Rūrutu is the northernmost island in the Tuha'a Pae archipelago of French Polynesia, and the name of a commune consisting solely of that island. It is situated 572 km (355 mi) south of Tahiti.
Geologically, Rūrutu was initially formed 12 million years ago by the Macdonald hotspot, a hotspot associated with the Macdonald seamount. Over the next 10 million years, erosion shrank the island until it was almost an atoll. Then, just over a million years ago, Rūrutu passed over the Arago hotspot, which lifted it roughly 150 meters (492 ft). Steep sea cliffs of ancient coral lifted by the event — called makatea — now largely encircle the island. These are riddled with caves filled with concretions — indeed, Rūrutu is largely unique among islands in French Polynesia in that its historic inhabitants were cave-dwelling.

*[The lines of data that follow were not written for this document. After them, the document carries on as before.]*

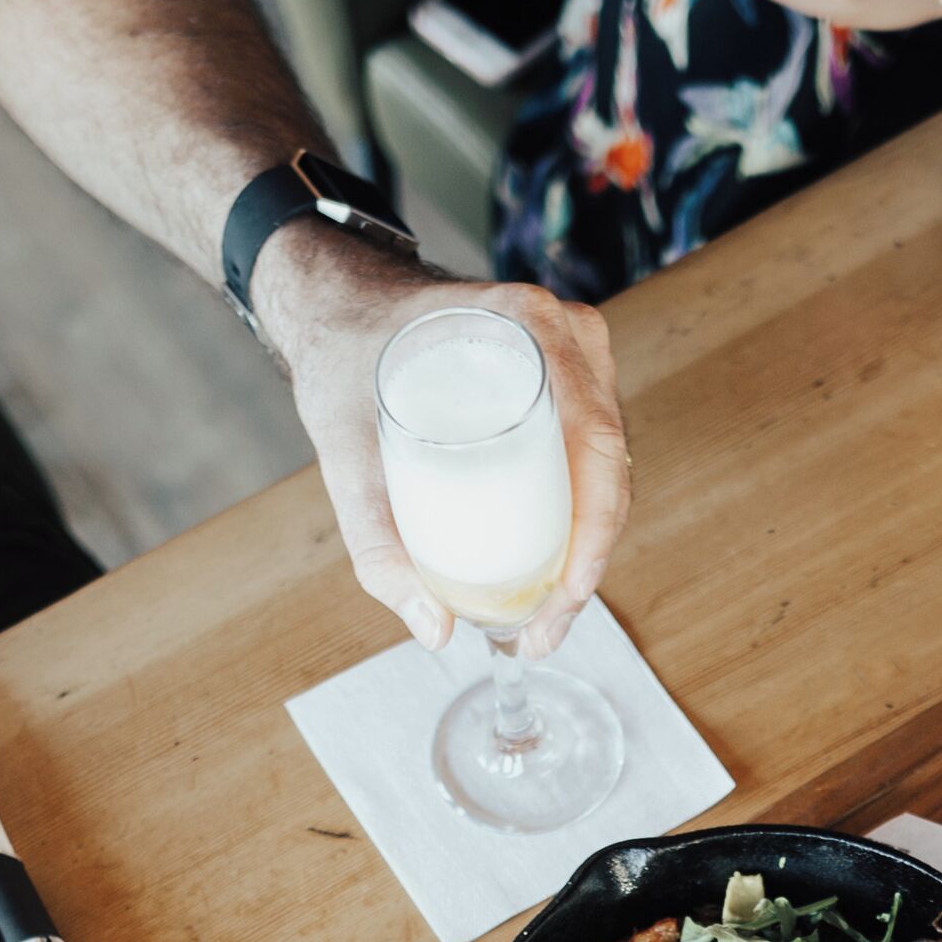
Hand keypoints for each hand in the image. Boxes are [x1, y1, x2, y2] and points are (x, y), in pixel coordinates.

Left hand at [254, 232, 627, 658]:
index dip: (595, 530)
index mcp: (529, 327)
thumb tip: (435, 632)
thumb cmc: (342, 362)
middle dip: (587, 559)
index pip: (593, 437)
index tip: (566, 595)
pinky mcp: (559, 388)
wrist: (335, 309)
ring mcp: (570, 361)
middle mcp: (565, 336)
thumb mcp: (346, 455)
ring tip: (541, 617)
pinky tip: (548, 575)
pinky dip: (574, 521)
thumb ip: (378, 545)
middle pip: (606, 464)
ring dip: (585, 549)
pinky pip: (582, 461)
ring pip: (601, 471)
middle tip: (543, 630)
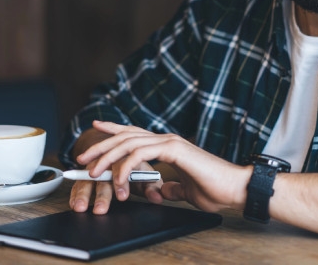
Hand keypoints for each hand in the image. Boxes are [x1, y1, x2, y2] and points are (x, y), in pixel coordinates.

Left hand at [77, 120, 249, 212]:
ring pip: (129, 142)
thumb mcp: (185, 191)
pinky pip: (141, 154)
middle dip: (102, 144)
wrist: (234, 188)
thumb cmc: (215, 189)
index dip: (115, 129)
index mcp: (168, 146)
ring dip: (108, 157)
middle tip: (83, 156)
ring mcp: (170, 142)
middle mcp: (167, 139)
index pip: (135, 134)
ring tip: (94, 172)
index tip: (96, 127)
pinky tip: (119, 179)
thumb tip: (161, 190)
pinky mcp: (174, 149)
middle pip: (126, 135)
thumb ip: (171, 187)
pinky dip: (126, 167)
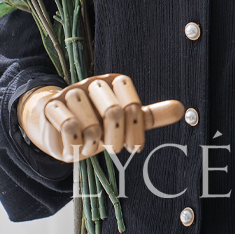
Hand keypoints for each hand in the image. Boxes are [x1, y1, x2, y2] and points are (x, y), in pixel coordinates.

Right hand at [17, 73, 183, 162]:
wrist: (57, 126)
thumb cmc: (97, 123)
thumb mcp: (125, 121)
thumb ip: (150, 116)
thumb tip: (182, 108)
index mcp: (114, 84)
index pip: (132, 102)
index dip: (136, 128)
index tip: (134, 148)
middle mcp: (94, 84)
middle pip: (114, 112)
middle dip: (116, 138)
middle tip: (113, 149)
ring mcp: (72, 92)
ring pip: (90, 122)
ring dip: (92, 143)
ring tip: (90, 145)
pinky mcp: (53, 106)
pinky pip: (68, 126)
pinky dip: (75, 143)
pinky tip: (75, 146)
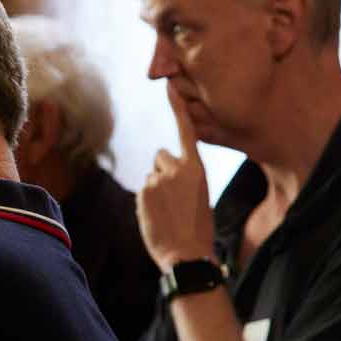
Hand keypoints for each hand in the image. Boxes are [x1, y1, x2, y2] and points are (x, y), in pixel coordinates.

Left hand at [137, 81, 216, 269]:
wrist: (186, 253)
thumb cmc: (197, 227)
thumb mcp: (199, 194)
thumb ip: (182, 177)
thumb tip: (161, 171)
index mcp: (196, 167)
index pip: (185, 131)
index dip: (177, 108)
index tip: (169, 86)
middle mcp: (175, 168)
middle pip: (161, 157)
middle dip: (163, 170)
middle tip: (174, 196)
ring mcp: (156, 180)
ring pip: (151, 176)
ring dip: (155, 187)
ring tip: (168, 210)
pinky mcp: (142, 192)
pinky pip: (143, 190)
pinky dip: (147, 200)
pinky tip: (158, 216)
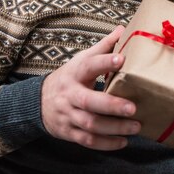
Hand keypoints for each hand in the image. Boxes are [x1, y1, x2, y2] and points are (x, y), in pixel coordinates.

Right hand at [41, 26, 140, 150]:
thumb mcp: (82, 59)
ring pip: (90, 124)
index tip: (122, 60)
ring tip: (135, 126)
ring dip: (114, 128)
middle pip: (89, 101)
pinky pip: (87, 140)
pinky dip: (105, 144)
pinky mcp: (68, 132)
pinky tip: (123, 142)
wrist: (38, 102)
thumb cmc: (70, 77)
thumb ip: (103, 47)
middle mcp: (70, 94)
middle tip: (133, 108)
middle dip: (111, 106)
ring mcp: (68, 115)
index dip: (104, 62)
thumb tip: (123, 29)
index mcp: (75, 73)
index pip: (89, 66)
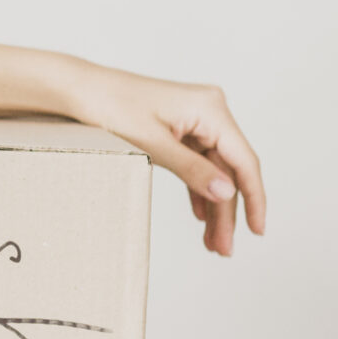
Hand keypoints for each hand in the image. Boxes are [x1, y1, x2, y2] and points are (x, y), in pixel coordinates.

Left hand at [63, 62, 267, 255]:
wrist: (80, 89)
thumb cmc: (111, 106)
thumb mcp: (152, 144)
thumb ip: (191, 170)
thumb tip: (227, 193)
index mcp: (210, 109)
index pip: (243, 160)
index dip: (255, 197)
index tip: (258, 230)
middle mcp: (210, 111)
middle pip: (229, 170)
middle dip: (228, 211)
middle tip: (224, 249)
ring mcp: (196, 120)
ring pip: (214, 171)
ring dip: (214, 206)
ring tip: (212, 243)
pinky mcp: (182, 129)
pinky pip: (198, 164)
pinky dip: (198, 190)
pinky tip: (200, 217)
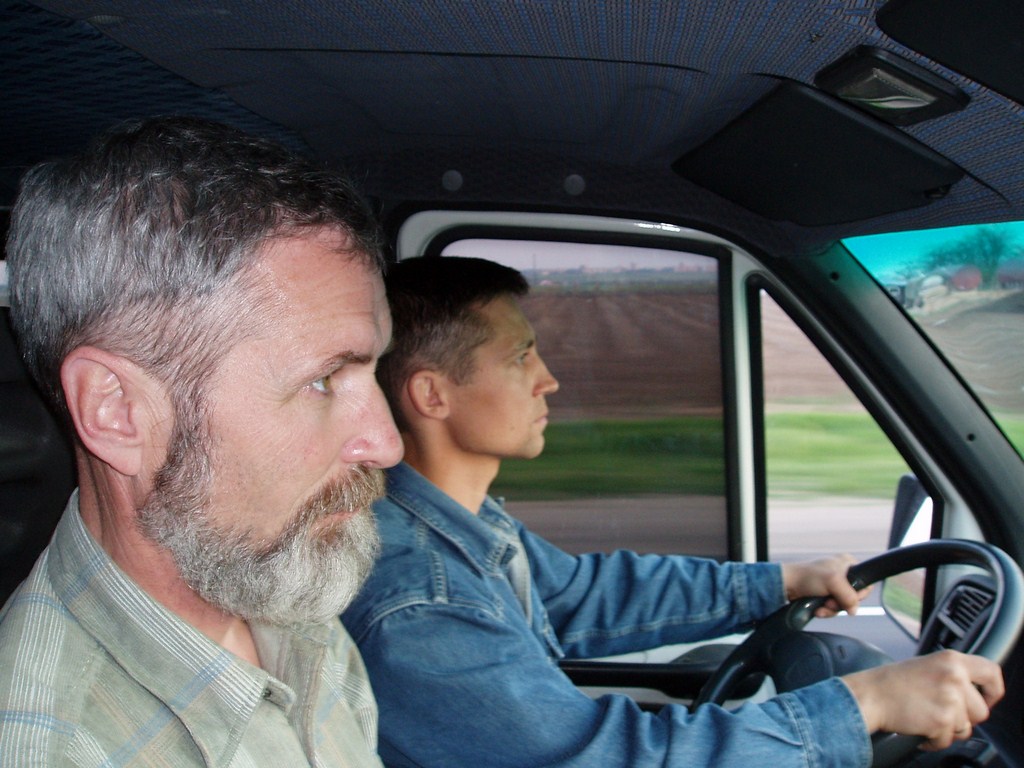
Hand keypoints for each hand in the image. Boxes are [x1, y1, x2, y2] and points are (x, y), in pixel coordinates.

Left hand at [781, 554, 868, 616]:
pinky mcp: (824, 596)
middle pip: (854, 597)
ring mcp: (833, 586)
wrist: (786, 585)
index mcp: (847, 563)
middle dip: (841, 603)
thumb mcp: (833, 581)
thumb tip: (854, 610)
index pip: (865, 582)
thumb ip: (849, 596)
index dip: (859, 594)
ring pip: (843, 605)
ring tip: (821, 606)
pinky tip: (817, 609)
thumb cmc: (807, 576)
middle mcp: (842, 574)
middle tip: (830, 601)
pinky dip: (825, 611)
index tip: (849, 597)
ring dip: (832, 609)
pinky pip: (833, 609)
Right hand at [843, 650, 1003, 749]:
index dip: (993, 691)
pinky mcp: (942, 720)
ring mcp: (949, 699)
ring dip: (947, 729)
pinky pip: (948, 740)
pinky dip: (933, 739)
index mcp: (951, 660)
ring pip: (966, 728)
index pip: (992, 673)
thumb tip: (973, 694)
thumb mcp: (927, 665)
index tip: (985, 699)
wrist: (869, 695)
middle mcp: (954, 677)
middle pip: (981, 710)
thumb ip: (952, 674)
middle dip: (963, 718)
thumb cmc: (892, 683)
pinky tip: (919, 726)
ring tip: (926, 717)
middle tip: (941, 712)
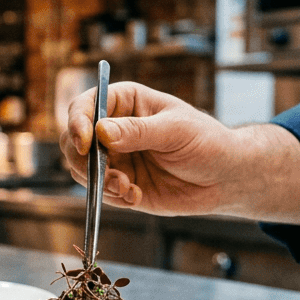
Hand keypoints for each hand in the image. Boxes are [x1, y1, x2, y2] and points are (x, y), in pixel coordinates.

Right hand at [59, 82, 239, 215]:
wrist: (225, 179)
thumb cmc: (207, 142)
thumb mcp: (175, 131)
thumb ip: (138, 132)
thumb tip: (101, 132)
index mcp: (126, 102)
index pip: (86, 105)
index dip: (78, 122)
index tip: (85, 142)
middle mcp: (114, 129)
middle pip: (74, 140)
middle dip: (82, 160)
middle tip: (104, 174)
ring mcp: (116, 158)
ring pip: (82, 169)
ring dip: (99, 182)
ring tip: (127, 187)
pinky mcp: (121, 183)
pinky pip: (100, 192)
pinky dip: (112, 196)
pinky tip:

Because it is endowed with a fringing reef, Rūrutu has in recent years become known for whale watching: Humpback whales come and reproduce here between July and October within easy sighting distance from the beach.
Although its tiny community still subsists primarily on fishing and basic agriculture, tourism has been a growing industry, especially since François Mitterrand's visit in 1990. Whale watching season sees the bulk of tourists, but the largely untouched native culture, the white sand beaches, and the lush tropical flora draw small numbers of tourists year-round.